I wonder sometimes what the Apostle Paul—who worked so hard to let the power of Christ alone shine through him—would make of all those future churches and cathedrals named “Saint Paul Church” or what he would think of “Saint Paul the Apostle High School.” What would be make of half the New Testament consisting of HIS letters, including little memos like the one he dashed off one day to Philemon (“Really!? You regard that little note of mine as divine Scripture!!!?”). What would he make of the thousands of biographies of Paul that have been written, the miles and miles of library shelves sagging under the weight of books dedicated to dissecting his theology.
Surely he would be like the fictional Dr. Cochrane: he didn’t want all this. THIS had not been his goal or desire.
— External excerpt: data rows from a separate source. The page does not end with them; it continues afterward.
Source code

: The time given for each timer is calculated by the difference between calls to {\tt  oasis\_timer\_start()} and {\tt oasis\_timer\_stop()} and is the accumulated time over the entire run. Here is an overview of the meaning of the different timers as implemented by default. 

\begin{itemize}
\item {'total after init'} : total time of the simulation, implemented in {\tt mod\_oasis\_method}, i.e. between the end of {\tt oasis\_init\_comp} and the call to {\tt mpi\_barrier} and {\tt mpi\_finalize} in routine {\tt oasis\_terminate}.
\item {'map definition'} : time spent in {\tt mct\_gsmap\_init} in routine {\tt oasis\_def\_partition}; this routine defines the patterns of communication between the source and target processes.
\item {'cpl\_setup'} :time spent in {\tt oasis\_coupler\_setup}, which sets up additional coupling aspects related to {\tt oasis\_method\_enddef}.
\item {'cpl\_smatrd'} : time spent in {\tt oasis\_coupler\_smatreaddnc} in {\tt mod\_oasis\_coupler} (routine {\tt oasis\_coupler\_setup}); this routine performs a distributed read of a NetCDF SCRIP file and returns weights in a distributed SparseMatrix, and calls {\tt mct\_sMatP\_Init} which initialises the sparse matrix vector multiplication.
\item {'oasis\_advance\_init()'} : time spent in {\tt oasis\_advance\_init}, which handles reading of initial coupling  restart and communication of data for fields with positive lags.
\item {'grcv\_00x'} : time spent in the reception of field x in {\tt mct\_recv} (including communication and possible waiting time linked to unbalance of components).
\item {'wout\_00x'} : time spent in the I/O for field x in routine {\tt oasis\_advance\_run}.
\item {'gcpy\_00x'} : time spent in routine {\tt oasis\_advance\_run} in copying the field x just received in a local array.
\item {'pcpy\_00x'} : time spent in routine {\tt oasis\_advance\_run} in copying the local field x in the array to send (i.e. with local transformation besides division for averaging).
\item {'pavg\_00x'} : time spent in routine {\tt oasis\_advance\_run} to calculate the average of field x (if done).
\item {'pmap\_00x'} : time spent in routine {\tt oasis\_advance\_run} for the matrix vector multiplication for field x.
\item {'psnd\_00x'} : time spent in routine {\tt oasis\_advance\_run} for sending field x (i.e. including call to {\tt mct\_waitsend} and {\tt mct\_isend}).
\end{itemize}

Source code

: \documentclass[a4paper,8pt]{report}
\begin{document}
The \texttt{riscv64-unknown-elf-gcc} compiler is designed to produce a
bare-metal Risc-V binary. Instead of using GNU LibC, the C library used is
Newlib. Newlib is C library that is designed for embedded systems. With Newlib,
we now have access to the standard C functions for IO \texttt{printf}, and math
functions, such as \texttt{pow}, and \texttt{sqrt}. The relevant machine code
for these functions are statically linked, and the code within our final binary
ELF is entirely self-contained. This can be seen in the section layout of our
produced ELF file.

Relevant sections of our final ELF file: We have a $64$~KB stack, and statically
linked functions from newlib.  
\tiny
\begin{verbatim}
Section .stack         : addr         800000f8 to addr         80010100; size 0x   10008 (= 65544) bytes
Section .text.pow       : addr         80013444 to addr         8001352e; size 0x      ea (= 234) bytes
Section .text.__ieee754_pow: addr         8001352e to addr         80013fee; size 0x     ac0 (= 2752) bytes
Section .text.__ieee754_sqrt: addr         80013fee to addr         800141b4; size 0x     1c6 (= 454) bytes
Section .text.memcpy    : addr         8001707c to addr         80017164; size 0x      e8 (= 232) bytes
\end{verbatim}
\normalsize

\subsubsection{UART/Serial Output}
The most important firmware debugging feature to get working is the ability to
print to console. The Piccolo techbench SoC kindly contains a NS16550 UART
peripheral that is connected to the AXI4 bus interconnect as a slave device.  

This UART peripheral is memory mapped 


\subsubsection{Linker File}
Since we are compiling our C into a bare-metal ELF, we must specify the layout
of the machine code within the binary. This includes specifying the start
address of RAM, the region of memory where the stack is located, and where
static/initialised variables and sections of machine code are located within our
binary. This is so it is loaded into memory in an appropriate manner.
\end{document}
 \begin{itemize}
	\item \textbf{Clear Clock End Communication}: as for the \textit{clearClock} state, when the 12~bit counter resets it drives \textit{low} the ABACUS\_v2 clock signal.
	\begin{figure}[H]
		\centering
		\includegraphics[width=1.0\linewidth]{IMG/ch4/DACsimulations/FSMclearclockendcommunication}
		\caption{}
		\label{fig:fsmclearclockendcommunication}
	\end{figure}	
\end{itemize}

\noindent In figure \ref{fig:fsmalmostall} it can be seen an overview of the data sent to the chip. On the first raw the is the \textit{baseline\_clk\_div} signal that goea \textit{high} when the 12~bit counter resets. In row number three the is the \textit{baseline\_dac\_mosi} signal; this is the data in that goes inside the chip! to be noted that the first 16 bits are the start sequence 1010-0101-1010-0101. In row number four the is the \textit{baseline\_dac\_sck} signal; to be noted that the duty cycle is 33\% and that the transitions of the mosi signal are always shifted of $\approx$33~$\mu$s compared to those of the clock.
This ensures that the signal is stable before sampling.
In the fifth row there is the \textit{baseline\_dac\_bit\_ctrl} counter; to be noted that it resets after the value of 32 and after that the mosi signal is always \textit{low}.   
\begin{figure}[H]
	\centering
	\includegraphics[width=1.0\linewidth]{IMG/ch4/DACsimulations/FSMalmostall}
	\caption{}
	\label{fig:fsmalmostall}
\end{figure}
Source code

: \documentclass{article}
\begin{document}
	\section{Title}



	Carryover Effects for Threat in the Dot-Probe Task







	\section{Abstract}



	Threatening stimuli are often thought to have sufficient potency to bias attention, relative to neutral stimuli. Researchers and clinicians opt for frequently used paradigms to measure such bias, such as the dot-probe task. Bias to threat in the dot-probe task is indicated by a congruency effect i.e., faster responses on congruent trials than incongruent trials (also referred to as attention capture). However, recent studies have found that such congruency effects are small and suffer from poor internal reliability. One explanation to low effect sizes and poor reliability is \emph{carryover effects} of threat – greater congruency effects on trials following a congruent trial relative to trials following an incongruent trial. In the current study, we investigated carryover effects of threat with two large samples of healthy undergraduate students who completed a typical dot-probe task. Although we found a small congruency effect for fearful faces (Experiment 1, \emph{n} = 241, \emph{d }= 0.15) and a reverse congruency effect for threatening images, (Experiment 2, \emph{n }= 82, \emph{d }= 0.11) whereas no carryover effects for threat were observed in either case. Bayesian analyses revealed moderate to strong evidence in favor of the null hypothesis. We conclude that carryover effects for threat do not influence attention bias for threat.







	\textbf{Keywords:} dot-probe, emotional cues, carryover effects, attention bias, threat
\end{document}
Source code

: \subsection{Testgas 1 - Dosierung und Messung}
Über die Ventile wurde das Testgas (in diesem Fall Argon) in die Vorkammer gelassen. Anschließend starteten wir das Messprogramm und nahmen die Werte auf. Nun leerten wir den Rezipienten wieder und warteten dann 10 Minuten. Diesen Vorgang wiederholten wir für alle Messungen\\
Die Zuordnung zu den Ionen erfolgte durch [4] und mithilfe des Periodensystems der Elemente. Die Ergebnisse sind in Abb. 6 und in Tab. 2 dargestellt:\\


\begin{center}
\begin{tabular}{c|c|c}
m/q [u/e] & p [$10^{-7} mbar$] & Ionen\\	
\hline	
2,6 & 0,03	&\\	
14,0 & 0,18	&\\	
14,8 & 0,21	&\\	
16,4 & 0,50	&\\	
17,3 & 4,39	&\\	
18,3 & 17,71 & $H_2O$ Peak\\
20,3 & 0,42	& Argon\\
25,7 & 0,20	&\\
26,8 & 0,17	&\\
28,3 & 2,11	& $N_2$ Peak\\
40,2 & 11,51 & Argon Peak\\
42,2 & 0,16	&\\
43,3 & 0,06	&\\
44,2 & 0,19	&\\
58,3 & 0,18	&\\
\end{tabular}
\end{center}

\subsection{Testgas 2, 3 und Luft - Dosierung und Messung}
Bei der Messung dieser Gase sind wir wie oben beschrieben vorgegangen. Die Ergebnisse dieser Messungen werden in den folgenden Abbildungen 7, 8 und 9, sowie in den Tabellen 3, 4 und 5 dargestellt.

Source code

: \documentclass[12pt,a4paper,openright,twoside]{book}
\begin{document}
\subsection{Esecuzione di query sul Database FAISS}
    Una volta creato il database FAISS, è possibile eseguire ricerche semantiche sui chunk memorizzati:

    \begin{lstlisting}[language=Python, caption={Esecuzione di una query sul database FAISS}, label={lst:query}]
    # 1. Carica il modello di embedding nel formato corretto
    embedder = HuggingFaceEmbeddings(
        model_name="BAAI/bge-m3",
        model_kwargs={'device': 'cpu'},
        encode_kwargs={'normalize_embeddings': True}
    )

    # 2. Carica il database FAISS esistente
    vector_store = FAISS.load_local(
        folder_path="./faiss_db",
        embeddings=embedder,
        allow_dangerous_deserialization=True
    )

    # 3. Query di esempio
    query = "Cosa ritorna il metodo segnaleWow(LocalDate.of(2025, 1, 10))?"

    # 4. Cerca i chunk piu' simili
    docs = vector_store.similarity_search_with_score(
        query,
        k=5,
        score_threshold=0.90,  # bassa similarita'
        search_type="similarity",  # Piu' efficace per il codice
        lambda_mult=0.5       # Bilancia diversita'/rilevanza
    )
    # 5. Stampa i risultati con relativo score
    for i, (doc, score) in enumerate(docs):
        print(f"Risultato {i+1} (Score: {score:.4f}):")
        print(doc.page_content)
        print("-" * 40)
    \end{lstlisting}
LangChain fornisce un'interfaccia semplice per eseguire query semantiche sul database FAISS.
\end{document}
Yet few of us would deny Paul deserves the honor we give him even as we cherish the divine gift that just is his body of writing in the New Testament. Oh, it’s still all God but God has a good sense of humor too: he had used Paul’s thorn to keep him from being too big for his own britches in his lifetime but God then let the Holy Spirit make Paul a very big deal to the glory of God in Christ after all!
Paul might protest. “I am too weak, too unimportant for all this fuss.” True enough. But God’s power is made perfect in precisely that, Paul!